Personal Profiles Not Allowed for Businesses

Secondly, a lot of people will decide not to follow you when your account is private. Some people react adversely to FOMO; rather than following to see what they’re missing, they automatically declare you not worth it. After all, maybe your content sucks, and that’s why you’re hiding?

A third major drawback is the lack of organic exposure. Think about all of the sources of traffic, visibility, and engagement you get from Instagram.

  • Your content shows up in hashtag and geographic tag feeds.
  • Your content can be embedded on websites, both your own and others.
  • Your content shows up in searches through Instagram’s search engine.

All of this is lost when you set your account to private. Users who follow you can DM your content to their friends – which will show as unavailable – but these other forms won’t even show your account at all.  The only way you’ll show up is when a user is searching for your account name.

Another possibly major drawback is the fact that you can lose verification. According to Instagram rules, you can’t be verified if your account is private, and it’s possible that if you’re a verified account and you go private, you will lose that verification. Now, I know some large accounts from public figures don’t lose verification because of this, or they can get it back right away when they change to public again, but that doesn’t mean you’re big enough to get that kind of special treatment.

Instagram Verification Badge Fading

On top of all of that, you lose out on what I call “spontaneous opportunity.” A fitness model might miss out on being scouted by a magazine because her account is private. A business owner might miss out on a book deal because the potential publisher can’t see their content. Even something as simple as a shout-out trade might be torpedoed because you don’t have the public visibility another account wants.

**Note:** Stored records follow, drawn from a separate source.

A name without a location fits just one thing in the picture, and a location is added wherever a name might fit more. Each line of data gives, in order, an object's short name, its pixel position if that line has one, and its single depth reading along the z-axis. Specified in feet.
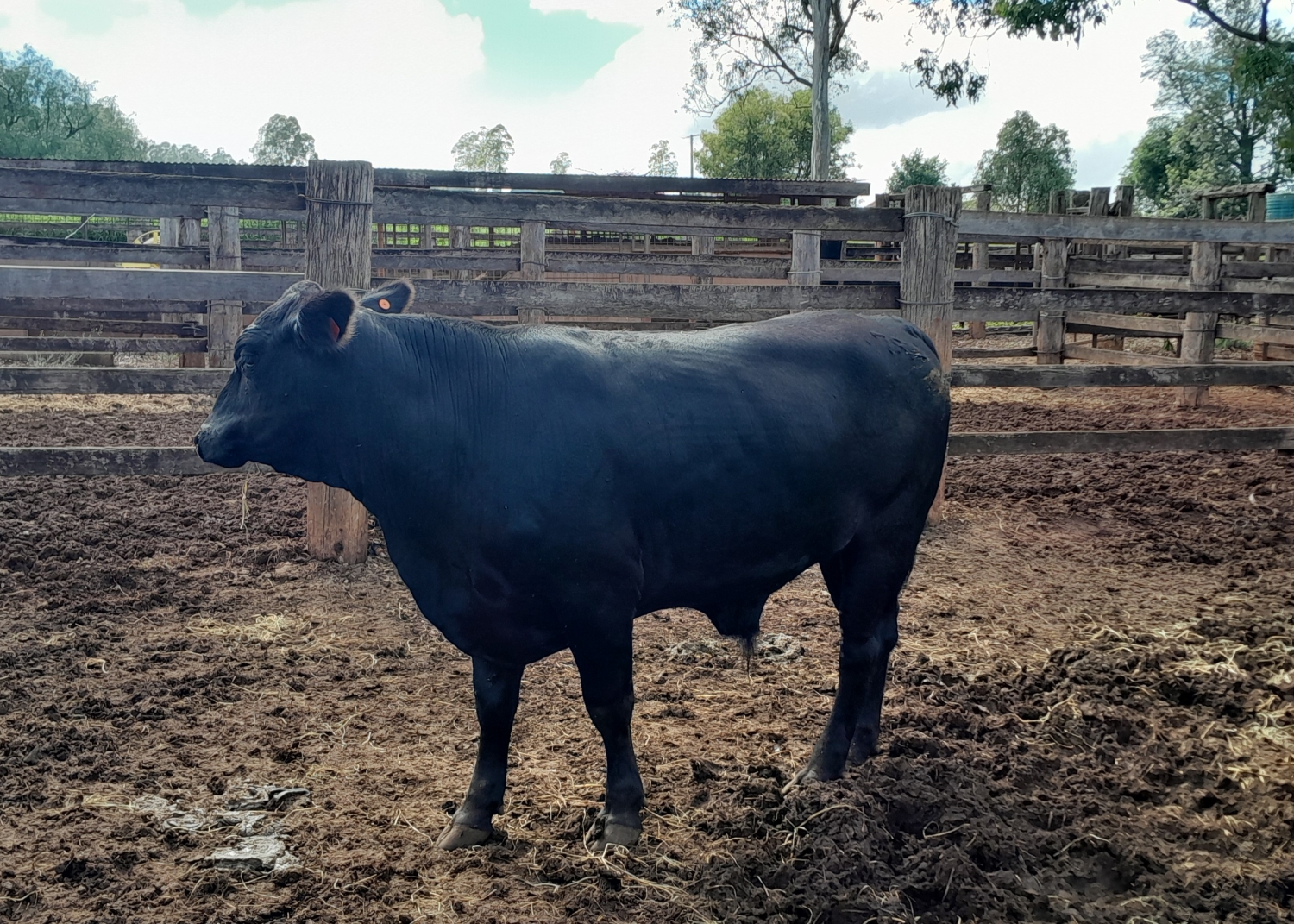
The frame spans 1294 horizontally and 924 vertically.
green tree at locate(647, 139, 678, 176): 258.57
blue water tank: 76.38
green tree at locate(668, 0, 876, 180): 83.20
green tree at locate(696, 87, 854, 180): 141.69
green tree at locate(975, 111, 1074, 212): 144.66
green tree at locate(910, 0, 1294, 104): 48.49
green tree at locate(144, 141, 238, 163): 430.20
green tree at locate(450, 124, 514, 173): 266.98
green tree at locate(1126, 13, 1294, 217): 124.88
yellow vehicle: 67.87
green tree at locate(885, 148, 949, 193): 149.77
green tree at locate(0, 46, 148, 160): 150.20
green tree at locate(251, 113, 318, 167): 255.91
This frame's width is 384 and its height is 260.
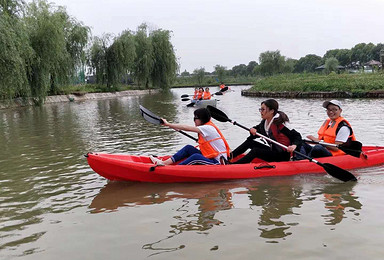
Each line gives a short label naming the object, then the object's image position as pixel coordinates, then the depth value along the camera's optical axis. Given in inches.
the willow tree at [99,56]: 1508.4
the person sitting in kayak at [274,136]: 251.8
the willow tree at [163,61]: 1704.0
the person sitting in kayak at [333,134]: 262.6
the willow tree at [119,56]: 1507.1
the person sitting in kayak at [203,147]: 242.2
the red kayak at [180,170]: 236.4
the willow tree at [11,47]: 577.0
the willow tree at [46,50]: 805.2
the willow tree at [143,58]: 1642.5
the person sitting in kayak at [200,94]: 911.5
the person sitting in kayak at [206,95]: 904.3
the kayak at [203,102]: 877.2
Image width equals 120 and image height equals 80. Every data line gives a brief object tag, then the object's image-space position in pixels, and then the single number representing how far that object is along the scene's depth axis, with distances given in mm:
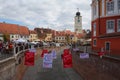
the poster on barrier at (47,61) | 8028
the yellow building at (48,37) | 53130
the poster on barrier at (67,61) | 8890
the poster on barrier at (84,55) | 10581
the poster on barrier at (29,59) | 8827
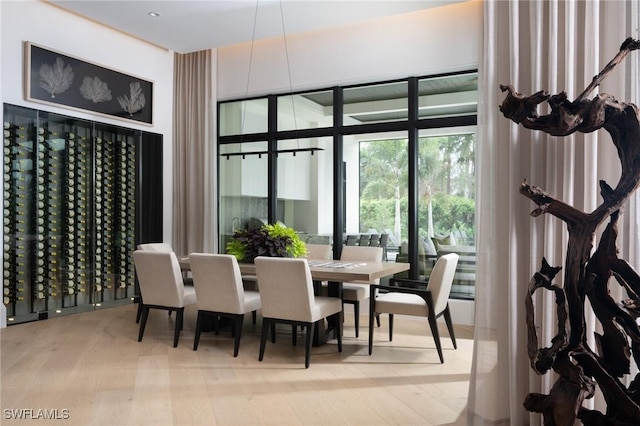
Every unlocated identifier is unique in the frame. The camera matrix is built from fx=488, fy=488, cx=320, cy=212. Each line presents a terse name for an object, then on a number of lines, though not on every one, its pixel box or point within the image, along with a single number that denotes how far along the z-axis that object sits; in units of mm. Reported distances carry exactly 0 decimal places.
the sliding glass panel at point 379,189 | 5734
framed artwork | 5160
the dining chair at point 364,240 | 5949
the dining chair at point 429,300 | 3805
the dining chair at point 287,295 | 3588
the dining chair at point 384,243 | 5809
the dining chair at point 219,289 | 3881
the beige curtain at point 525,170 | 2133
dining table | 3834
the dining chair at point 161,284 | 4195
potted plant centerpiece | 4410
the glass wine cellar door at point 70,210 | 4988
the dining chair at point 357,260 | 4637
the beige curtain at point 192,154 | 6805
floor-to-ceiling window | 5391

Probably one of the biggest drawbacks is that the follower growth technique only works once your account is big enough. If you only have a few thousand followers, no one is going to think you’re worth the effort of following. After all, how good can you be if you only have a few thousand followers?

Taking your account private basically trades all forms of Instagram engine discovery, like tag feeds, the explore page, and search, in exchange for like gating. This works for meme accounts and large-scale joke accounts, but it’s much less effective for business accounts.

So, should you take your account private? If you’re a business, probably not. You can certainly give it a try, but it might not be a great idea.